Davon hab ich auch nichts gesagt …
Fuer uns heute ist das reine Unterhaltung und ein ergoetzliches Hobby
Für mich nicht …

- was da vor 100 Jahren so vor sich ging. Die Welt is voller Erpresser, nur weil's soviele gibt, soll man nun ploetzlich die Schultern zucken
Was man soll, weiß ich nicht. Aber ob wir lachen, weinen, die Schultern zucken, die Augen rollen, mit den Ohren schlackern oder sonst etwas veranstalten, wir werden es nicht ändern.
und sagen: es ist die Norm? Wenn ich so nachdenke ... das tun wir als Menschheit ja eigentlich schon lange ...
„Kann man mit einer Trommel die Verhältnisse in Knulpe ändern ? Oder muß man noch eine Harfe dazunehmen ?“ (Hanns Dieter Hüsch)
sollte 'evolution' nicht eine 'aufwaerts' Bewegung sein?
Dann guck’ mal, was sich in den letzten Jahrtausenden verändert hat. Äußerlichkeiten (äußere Umstände) vielleicht. Ansonsten: nichts.
Erpressung und deren Effekt als 'Norm' zu akzeptieren ist 'devolution' (biol. Entartung).
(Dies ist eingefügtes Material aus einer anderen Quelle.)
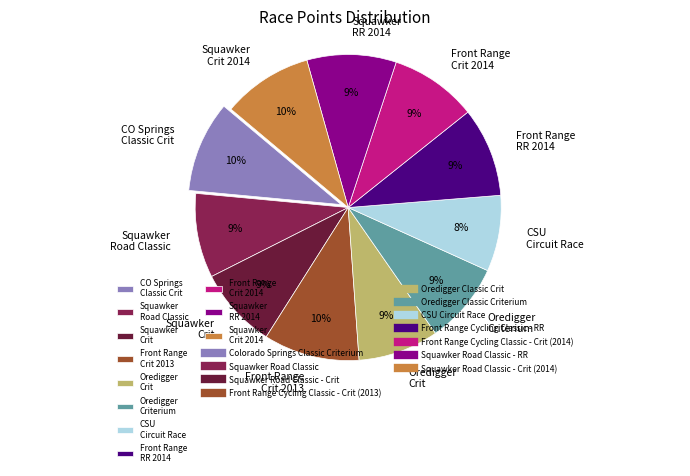

Between Squawker Crit and CSU Circuit Race, which is larger?

Squawker Crit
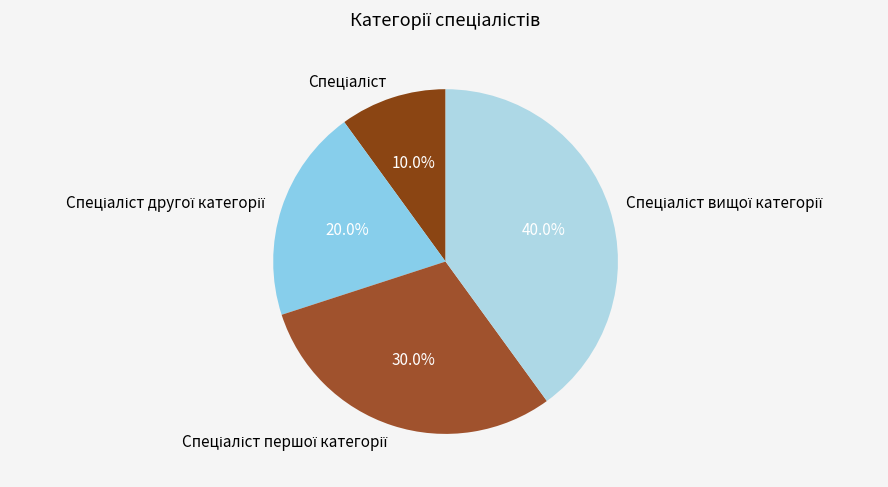

Is there a majority slice in this chart?

No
Ei gucke … naja, etwas aus der Art geschlagen war ich schon immer, meinetwegen … Nenn’s ruhig so. Auf das Wort Entartung pflegt man zwar in Deutschland, wie bei einigen anderen Dingen, üblicherweise mit kollektiver Hysterie zu reagieren, hat neulich der Herr Meisner zu spüren bekommen, aber ich bin da nicht so zimperlich … (Ist schlechtes Wetter oder z.B. die Tatsache, dass es neben Sonnenschein auch Stechmücken gibt usw. zu akzeptieren auch Entartung ?)
Darum hat May auch dem Lebius nicht nachgegeben.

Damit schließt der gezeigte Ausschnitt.